*Recorded data:*
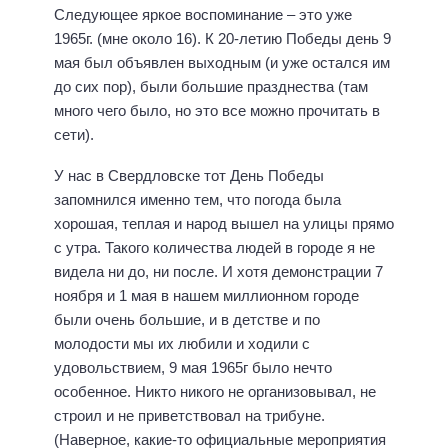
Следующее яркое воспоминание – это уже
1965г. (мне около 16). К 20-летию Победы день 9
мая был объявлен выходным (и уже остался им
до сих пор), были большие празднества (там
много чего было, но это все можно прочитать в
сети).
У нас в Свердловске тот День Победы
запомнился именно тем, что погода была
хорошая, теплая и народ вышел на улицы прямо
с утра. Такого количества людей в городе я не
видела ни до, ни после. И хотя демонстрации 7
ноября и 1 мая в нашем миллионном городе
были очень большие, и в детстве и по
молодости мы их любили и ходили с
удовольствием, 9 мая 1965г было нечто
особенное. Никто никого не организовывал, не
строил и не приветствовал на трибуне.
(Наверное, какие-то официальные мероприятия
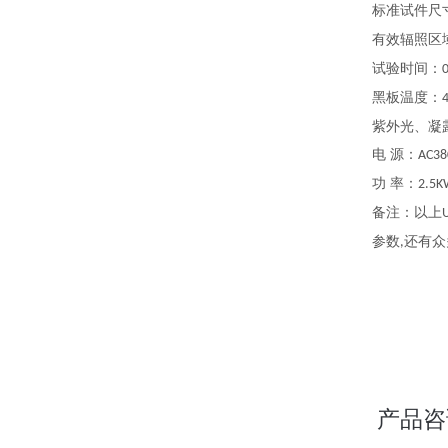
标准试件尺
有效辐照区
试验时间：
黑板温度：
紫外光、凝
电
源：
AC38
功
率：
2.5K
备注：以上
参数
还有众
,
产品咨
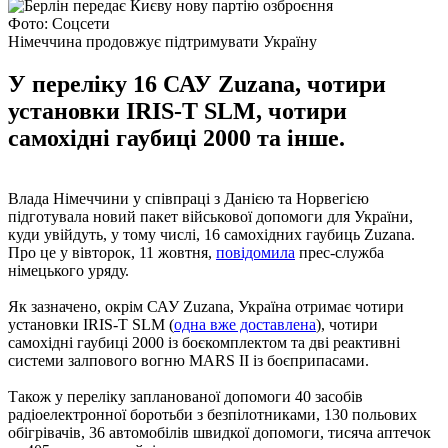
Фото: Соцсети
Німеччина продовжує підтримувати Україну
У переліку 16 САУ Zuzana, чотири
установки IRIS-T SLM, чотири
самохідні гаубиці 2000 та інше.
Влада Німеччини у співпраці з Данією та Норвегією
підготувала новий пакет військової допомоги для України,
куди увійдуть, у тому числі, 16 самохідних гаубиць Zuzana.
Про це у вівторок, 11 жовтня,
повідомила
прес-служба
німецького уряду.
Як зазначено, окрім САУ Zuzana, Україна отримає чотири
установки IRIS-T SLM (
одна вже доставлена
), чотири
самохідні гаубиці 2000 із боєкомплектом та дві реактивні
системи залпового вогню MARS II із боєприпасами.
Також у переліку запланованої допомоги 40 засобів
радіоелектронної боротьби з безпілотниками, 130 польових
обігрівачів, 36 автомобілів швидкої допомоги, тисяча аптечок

*Problem description:* List every line in the entries above that contains the string "чотири", treating uppercase and lowercase as distinct.

*Result below:*
У переліку 16 САУ Zuzana, чотири
установки IRIS-T SLM, чотири
Як зазначено, окрім САУ Zuzana, Україна отримає чотири
), чотири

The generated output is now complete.